Caesarean sections and the like: Surgery and treatment in hospitals
Destatis, 2 February 2010
Since early in 2004, hospital services have been remunerated on the basis of case flat rates. This means that remuneration is no longer based on a patient's length of stay in hospital, but depends on the diagnosis and the treatment required. The system of case flat rates was introduced with the aims of reducing the length of stay in German hospitals, standardising the remuneration for medical services provided in hospitals, and containing the increasing costs of hospital stays. Ever since, the length of hospital stay has been declining, while the number of operations and treatments has increased more quickly than the number of patients.
More operations and treatments
Operations and treatment measures
Overall, 41.8 million operations and medical procedures were carried out on the about 17 million inpatients who received full-time hospital care in 2008. As compared with the preceding year, this was an increase of 5.2%. Compared with 2005, when hospital statistics based on case flat rates (DRG statistics) were introduced, the increase amounted to as much as 15.7%.
At 23.1%, the increase in medical imaging diagnoses (e.g. X-ray scans) was higher than that in supplementary measures (8.9%) and operations and diagnostic measures (both just under 13%). The proportion of operated patients has remained nearly constant since 2005, accounting for around 40%. The average number of measures per patient has since risen from 2.2 to 2.5.
The number of treatment cases is highest in internal medicine departments
Specialist departments
In 2008, the greatest proportions of patients were treated in specialist departments for internal medicine (5.4 million cases), general surgery (3.3 million cases) and gynaecology and obstetrics (2.2 million cases). The patients' average length of hospital stay was 6.5 days in the two first mentioned departments and 4.4 days in the last mentioned department.
Owing to the wide range of geriatric illnesses treated, patients stayed for especially long periods of time (15.7 days) in geriatric departments. However, the length of stay in these specialist departments has declined since 2005 as it has done in nearly all other hospital departments.
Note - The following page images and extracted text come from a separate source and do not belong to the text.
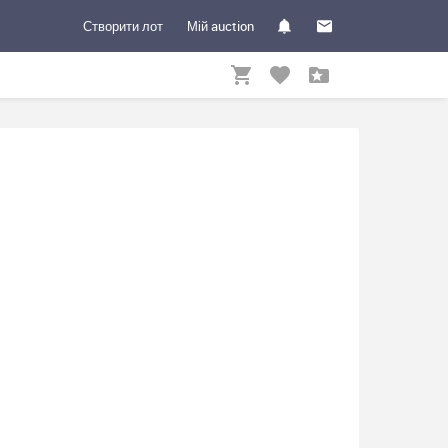
Створити лот
Мій auction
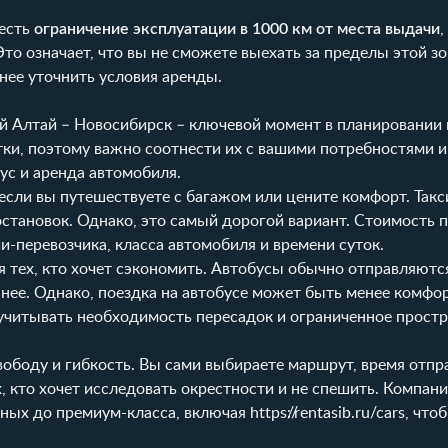
честь
ограничение эксплуатации в 1000 км от места выдачи
,
о означает, что вы не сможете выехать за пределы этой зо
анее уточнить условия аренды.
 Алтай – Новосибирск – ключевой момент в планировании 
ки, поэтому важно соотнести их с вашими потребностями 
ус и аренда автомобиля.
сли вы путешествуете с багажом или цените комфорт. Такс
 остановок. Однако, это самый дорогой вариант. Стоимость
и-перевозчика, класса автомобиля и времени суток.
тех, кто хочет сэкономить. Автобусы обычно отправляютс
анее. Однако, поездка на автобусе может быть менее комфо
 учитывать необходимость пересадок и ограниченное простр
ободу и гибкость. Вы сами выбираете маршрут, время отпр
, кто хочет исследовать окрестности и не спешить. Компан
чных до премиум-класса, включая
https://rentasib.ru/cars
, что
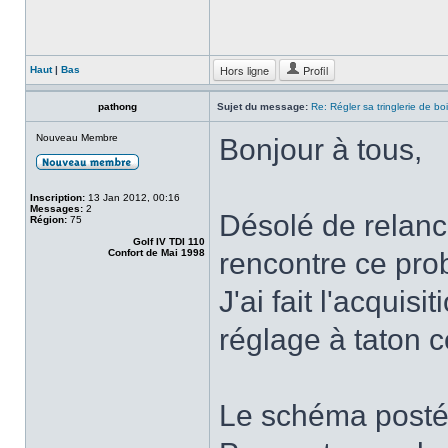
Hors ligne
Profil
Haut
|
Bas
pathong
Sujet du message:
Re: Régler sa tringlerie de bo
Nouveau Membre
Bonjour à tous,
Inscription:
13 Jan 2012, 00:16
Messages:
2
Désolé de relance
Région:
75
Golf IV TDI 110
Confort de Mai 1998
rencontre ce prob
J'ai fait l'acquis
réglage à taton 
Le schéma posté p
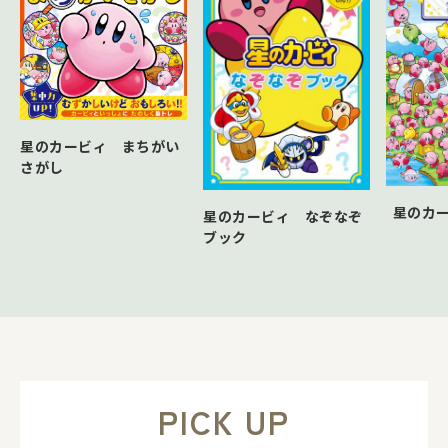
星のカービィ まちがい
さがし
星のカー
星のカービィ なぞなぞ
ブック
PICK UP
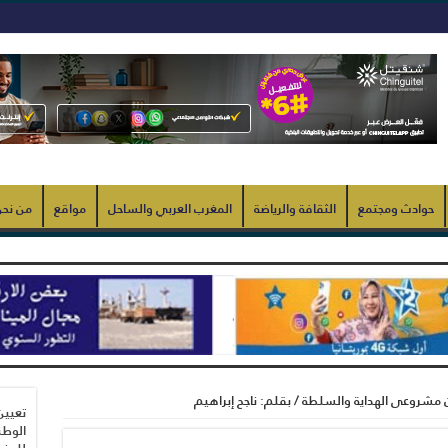
حوادث ومجتمع
الثقافة والرياضة
المغرب العربي والساحل
مواقع
من نح
ن مشروعى الهداية والسلطة / بقلم: ناجح إبراهيم
تعيين
الوطن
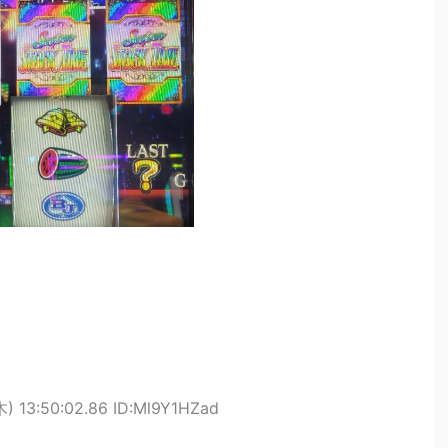
) 13:50:02.86 ID:Ml9Y1HZad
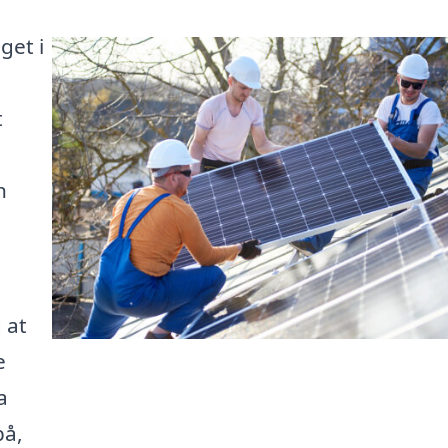
get i
t
n
 at
e
a
på,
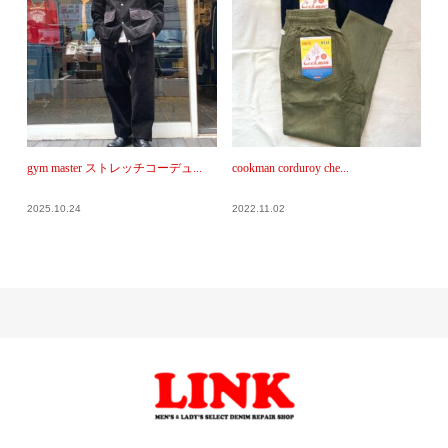
gym master ストレッチコーデュ...
cookman corduroy che...
2025.10.24
2022.11.02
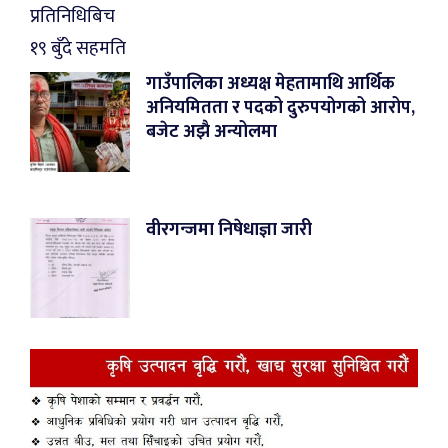
गाउँपालिका अध्यक्ष मेहतामाथि आर्थिक
अनियमितता र पदको दुरुपयोगको आरोप,
बजेट अझै अन्योलमा
वीरगन्जमा निषेधाज्ञा जारी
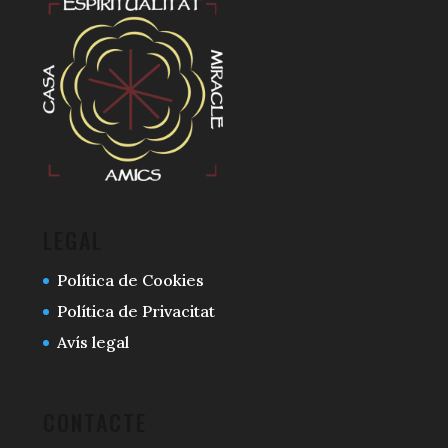
LEGAL
Política de Cookies
Política de Privacitat
Avís legal
CONTACTE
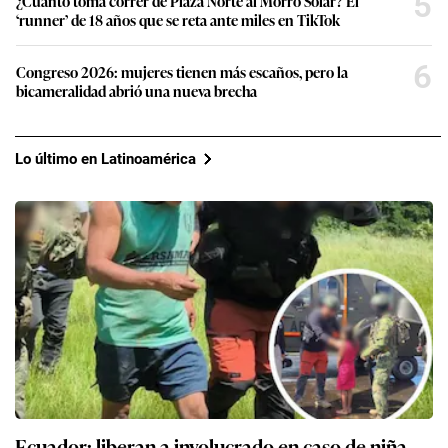
5
¿Cuánto toma correr de Plaza Norte al Morro Solar? El
‘runner’ de 18 años que se reta ante miles en TikTok
6
Congreso 2026: mujeres tienen más escaños, pero la
bicameralidad abrió una nueva brecha
Lo último en Latinoamérica
Ecuador: liberan a involucrado en caso de niña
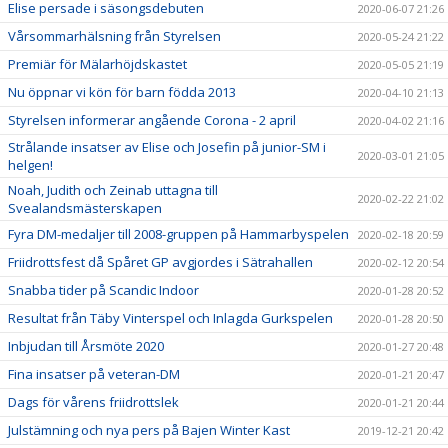
Elise persade i säsongsdebuten
2020-06-07 21:26
Vårsommarhälsning från Styrelsen
2020-05-24 21:22
Premiär för Mälarhöjdskastet
2020-05-05 21:19
Nu öppnar vi kön för barn födda 2013
2020-04-10 21:13
Styrelsen informerar angående Corona - 2 april
2020-04-02 21:16
Strålande insatser av Elise och Josefin på junior-SM i
2020-03-01 21:05
helgen!
Noah, Judith och Zeinab uttagna till
2020-02-22 21:02
Svealandsmästerskapen
Fyra DM-medaljer till 2008-gruppen på Hammarbyspelen
2020-02-18 20:59
Friidrottsfest då Spåret GP avgjordes i Sätrahallen
2020-02-12 20:54
Snabba tider på Scandic Indoor
2020-01-28 20:52
Resultat från Täby Vinterspel och Inlagda Gurkspelen
2020-01-28 20:50
Inbjudan till Årsmöte 2020
2020-01-27 20:48
Fina insatser på veteran-DM
2020-01-21 20:47
Dags för vårens friidrottslek
2020-01-21 20:44
Julstämning och nya pers på Bajen Winter Kast
2019-12-21 20:42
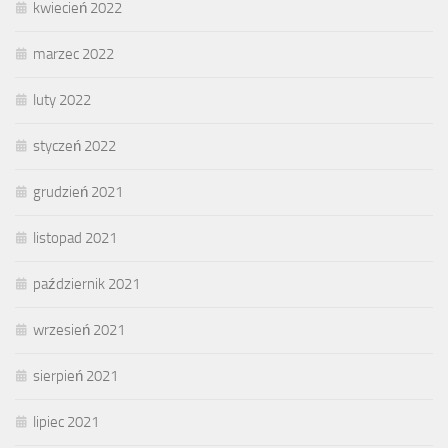
kwiecień 2022
marzec 2022
luty 2022
styczeń 2022
grudzień 2021
listopad 2021
październik 2021
wrzesień 2021
sierpień 2021
lipiec 2021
On average, the length of stay in all hospitals covered by the DRG statistics statistics decreased by 0.6 days between 2005 and 2008. Nonetheless, Germany, together with Switzerland, ranks first among the twenty-three European OECD countries with regard to the longest average length of stay in general hospitals.
Cardiac diseases are the main diagnosis for hospital stay
Secondary diagnoses
The patients' average age rose from 52.5 to 53.6 years between 2005 and 2008. Leaving hospital care for healthy newborns out of account, cardiac diseases were the most frequently occurring main diagnosis for hospital stays.
As the patients' age increases, there is a marked rise in the average number of secondary diagnoses that are made in addition to the main diagnosis. This reflects the higher probability of multiple diseases, called multimorbidity, observed with increasing age and of complications during treatment. In 2008, about four secondary diagnoses were, on average, registered per case.
Deliveries still rank among the most frequently billed case flat rates
Despite the drop in births, hospital care for healthy newborn children (535 900 cases) was the most frequently billed case flat rate (DRG) in 2008, followed by esophagitis, gastroenteritis and miscellaneous digestive disorders (421 400 cases) and deliveries without complicating diagnosis (339 500 cases). Caesarean sections are among the operations most frequently performed on women. According to the basic data on hospitals, about every third woman giving birth in hospital delivered her child by Caesarean section in 2008, compared with only every seventh woman in 1991. According to calculations using data from the DRG statistics, hospitals on average charged about EUR 1 500 for a normal delivery and about EUR 2 550 for a Caesarean section provided there were no complicating diagnoses.